On the other hand, DP-MRM can automatically decide label-topic correspondings as distributions. I am very interested in it.
But it is hard to implement because it is a nonparametric bayesian modal.
Hence I don’t want infinite topics but hierarchical label-topic correspondings, I guess that it will become very useful and handy and fast to replace DPs into normal Dirichlet distributions in this model… I am going to try it!
Hello,
Thanks a lot for all your open-source help. I have been trying to use your LLDA.py. I was hoping if I could somehow find out how the dataset looks like and how do we provide the preset labels.
Thanks
My llda.py requires a file which contains a document each line.
Labels of a document is given the head of a line in the form of [labels] if necessary.

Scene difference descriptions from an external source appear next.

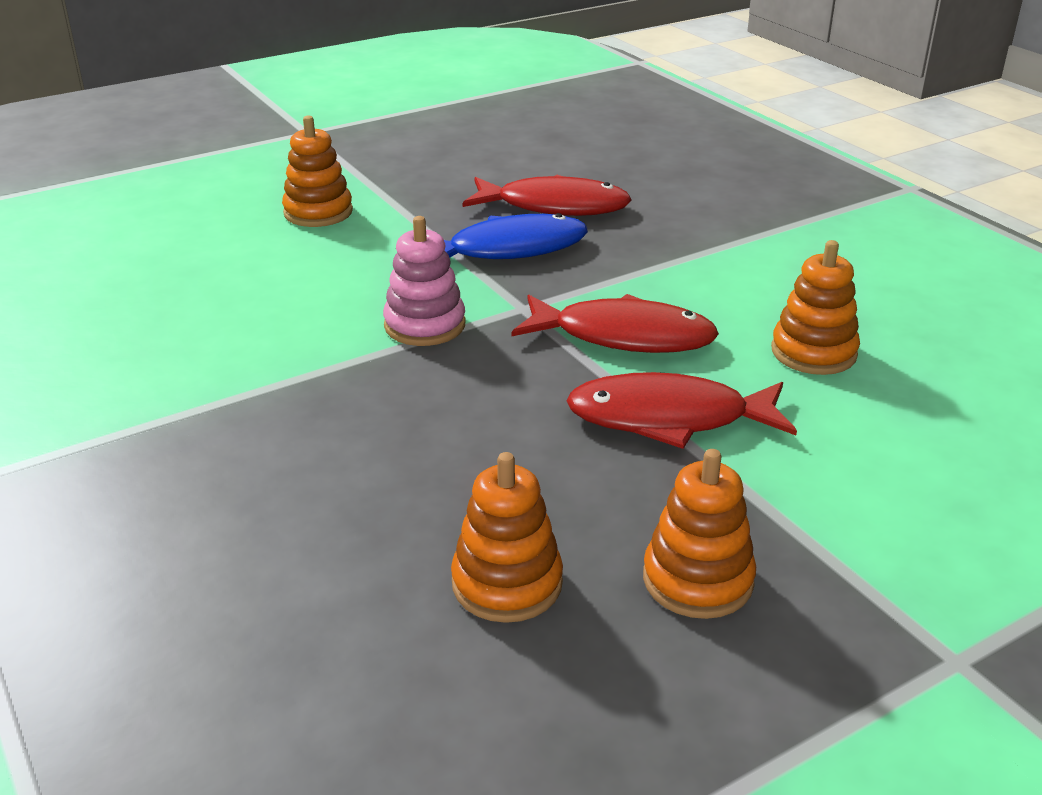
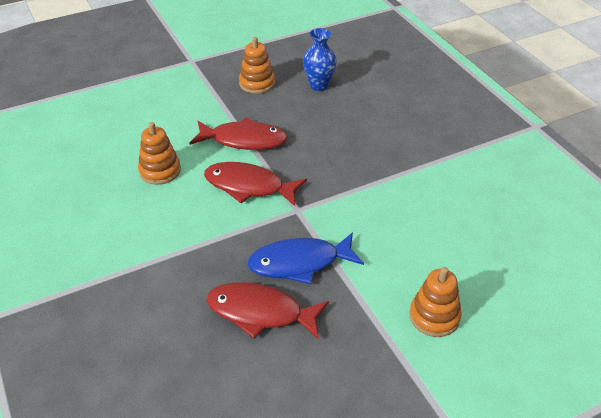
camera: 175 degrees left, 10 degrees up
(425, 325) = (351, 200): pink stacking toy -> none
(507, 583) = (319, 85): orange stacking toy -> blue vase

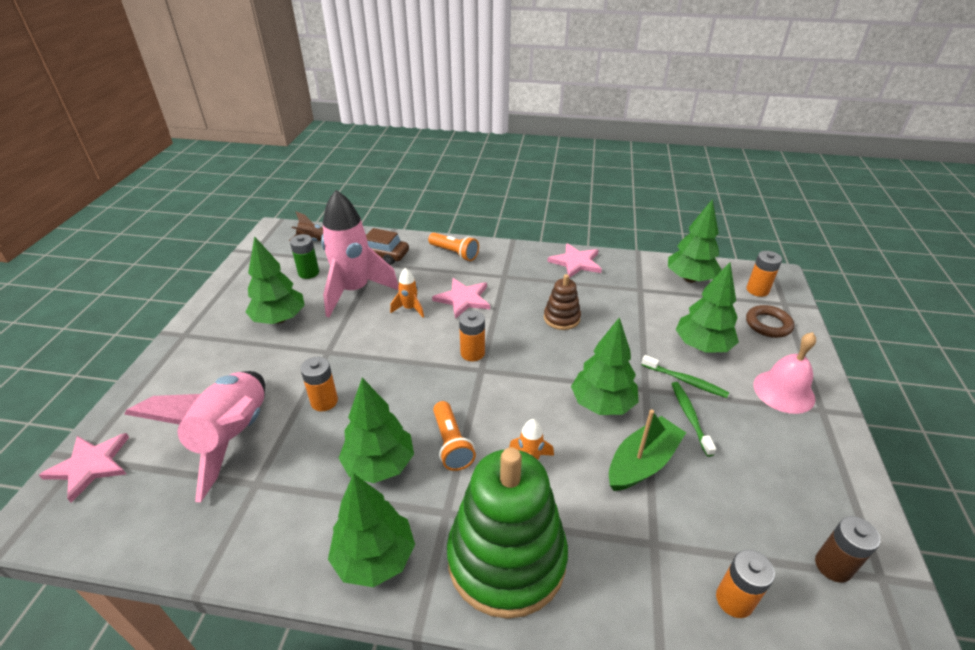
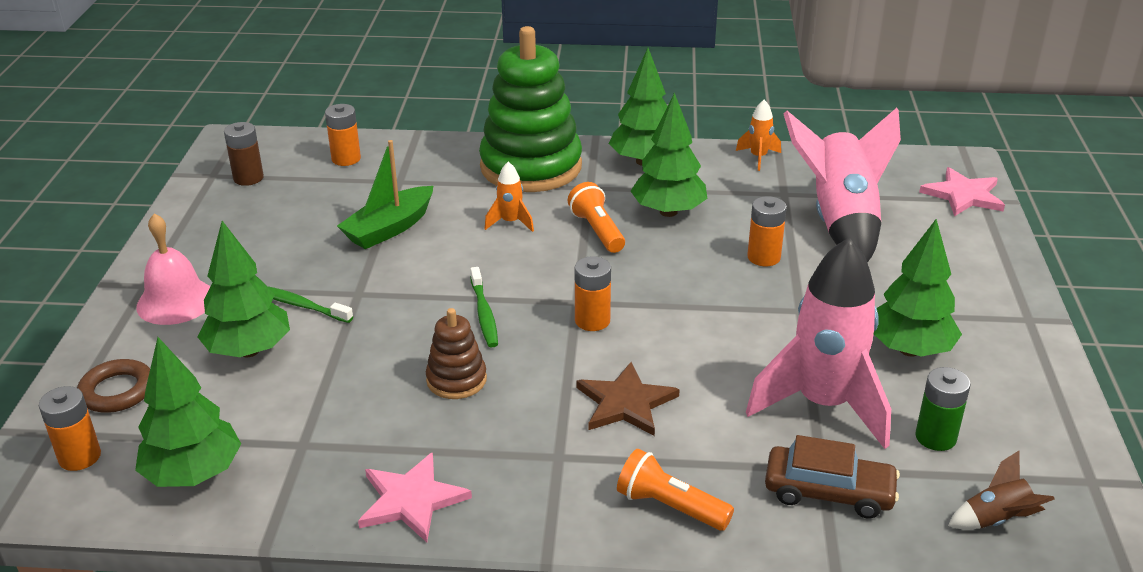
camera: 175 degrees right, 5 degrees down
(410, 309) = (711, 379): orange rocket -> orange rocket (758, 157)
(463, 299) = (625, 403): pink star -> brown star
(602, 404) = (419, 274): green tree -> none
(690, 417) = (315, 268): green toothbrush -> green toothbrush (484, 313)

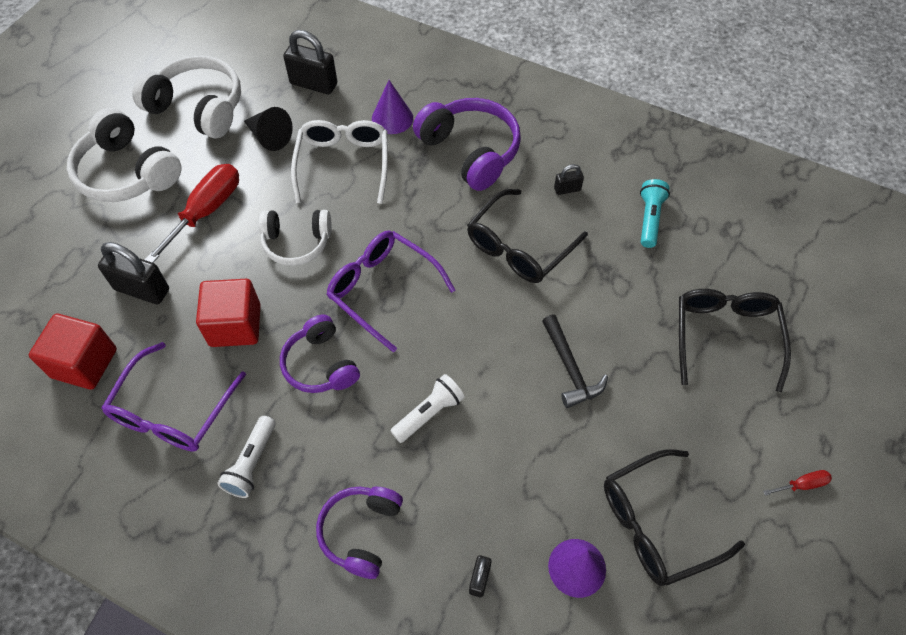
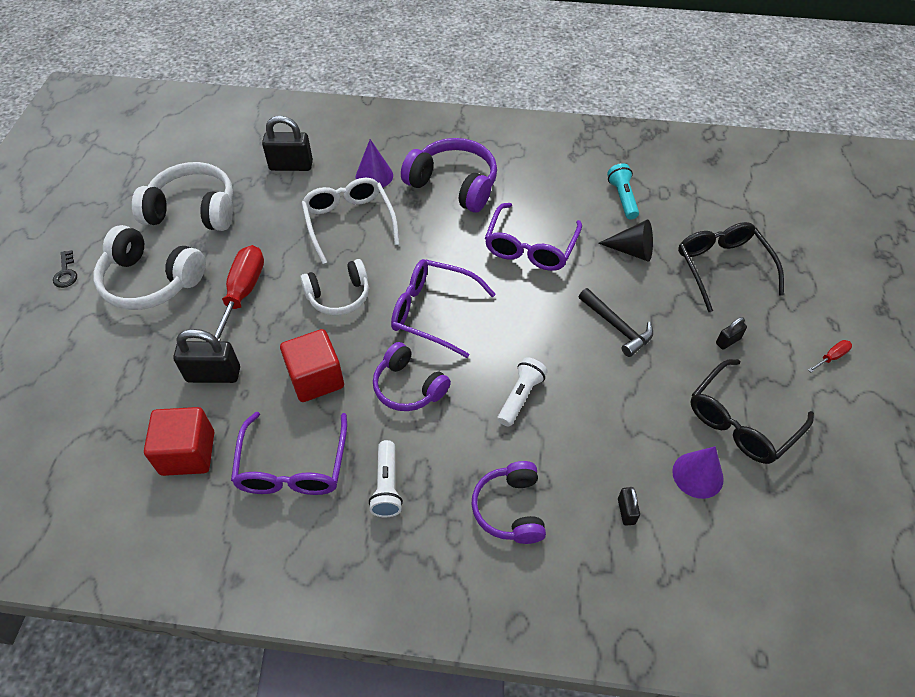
camera: 20 degrees left, 5 degrees down
(55, 141) = (66, 273): none -> black key
(269, 137) = (272, 218): black cone -> black cone (632, 251)
(519, 247) = (530, 247): black glasses -> purple glasses
(567, 189) = (547, 193): black padlock -> black padlock (728, 341)

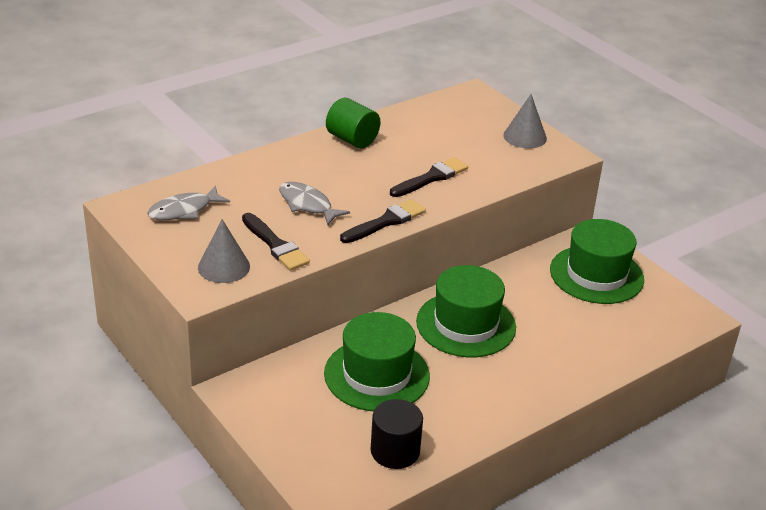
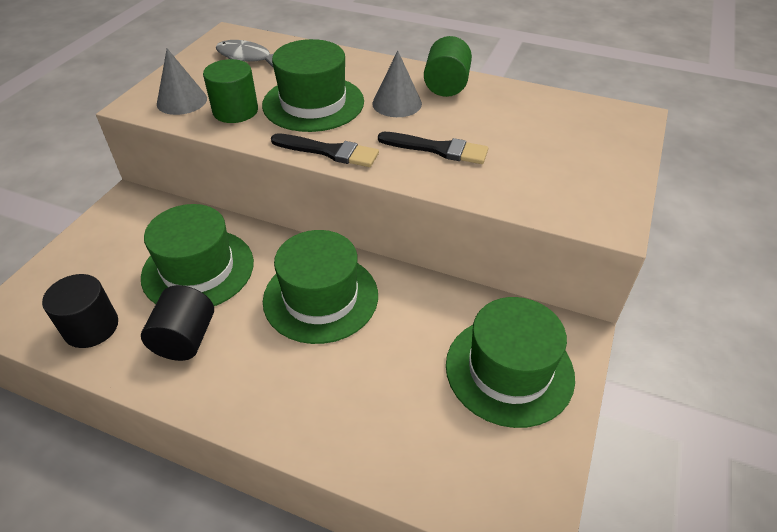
camera: 60 degrees right, 10 degrees up
(275, 245) = (235, 111): black brush -> green cylinder
(307, 205) = (313, 103): grey fish -> green hat
(452, 404) = (185, 339): none -> black cylinder
(525, 137) = (601, 179): grey cone -> grey cone (397, 103)

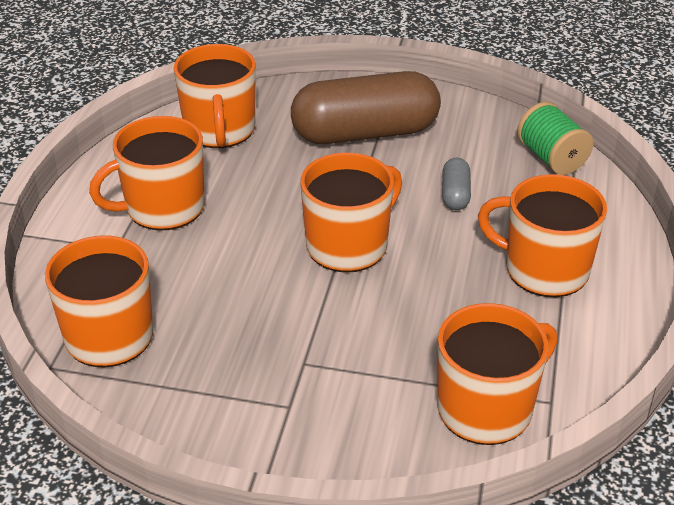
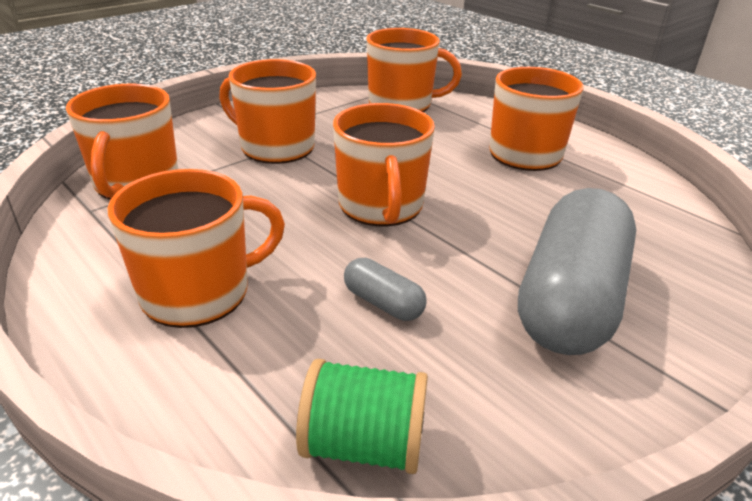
camera: 125 degrees right, 5 degrees down
(219, 130) = (639, 213): orange mug -> orange mug (276, 147)
(365, 133) = (570, 299): brown capsule -> grey capsule

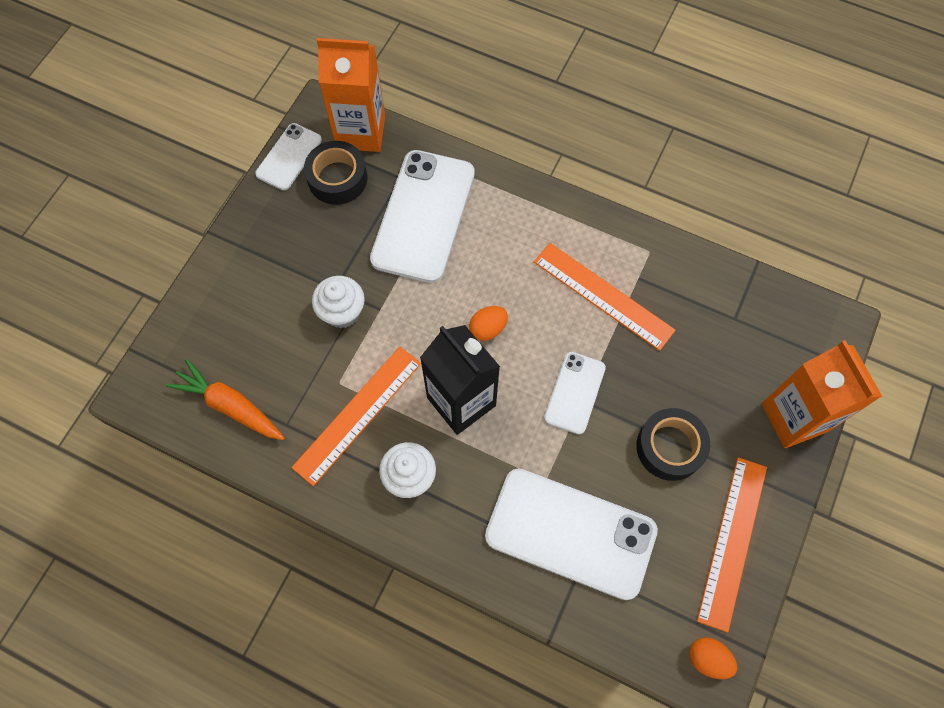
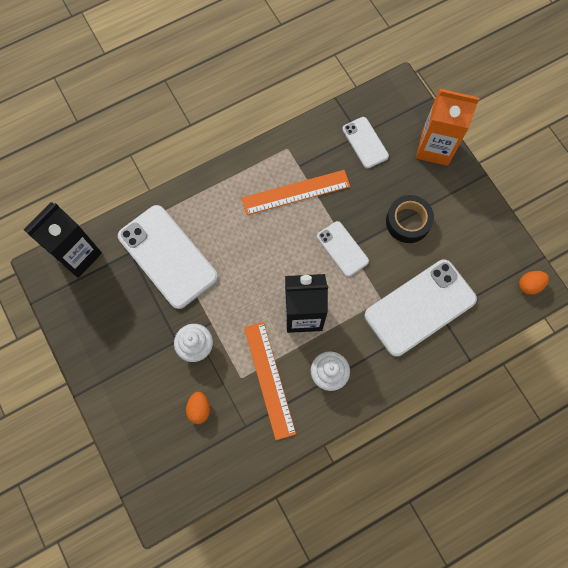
camera: 55 degrees left, 5 degrees up
(230, 405) = (208, 454): orange carrot -> none
(289, 157) = (60, 311): white phone -> white phone (365, 143)
(337, 178) = (100, 290): black tape -> none
(361, 132) = (78, 255): orange carton -> black carton
(488, 329) = (269, 269): orange egg -> orange egg (199, 409)
(732, 542) = (479, 228): orange ruler -> none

A example is like the following.
[label1,label2,...]some text
I’m afraid it is troublesome to prepare dataset with this format,
so I just added a sample script to to use nltk corpus for dataset of llda.
https://github.com/shuyo/iir/blob/master/lda/llda_nltk.py
This script estimates Labeled LDA with 100 sample documents from nltk.corpus.reuters and outputs top 20 words for each label.
Thanks a lot!
Hello again,
How can I effectively estimate alpha and beta ? The literature on the topic is not very helpful..
I don’t know it much because I have no motivation to estimate hyper parameters…
I feel that it is effective in perplexity improvement, but not in quality improvement, e.g. topic-word distribution.
If you want the latter, I guess it is much more effective to try various pre-processings.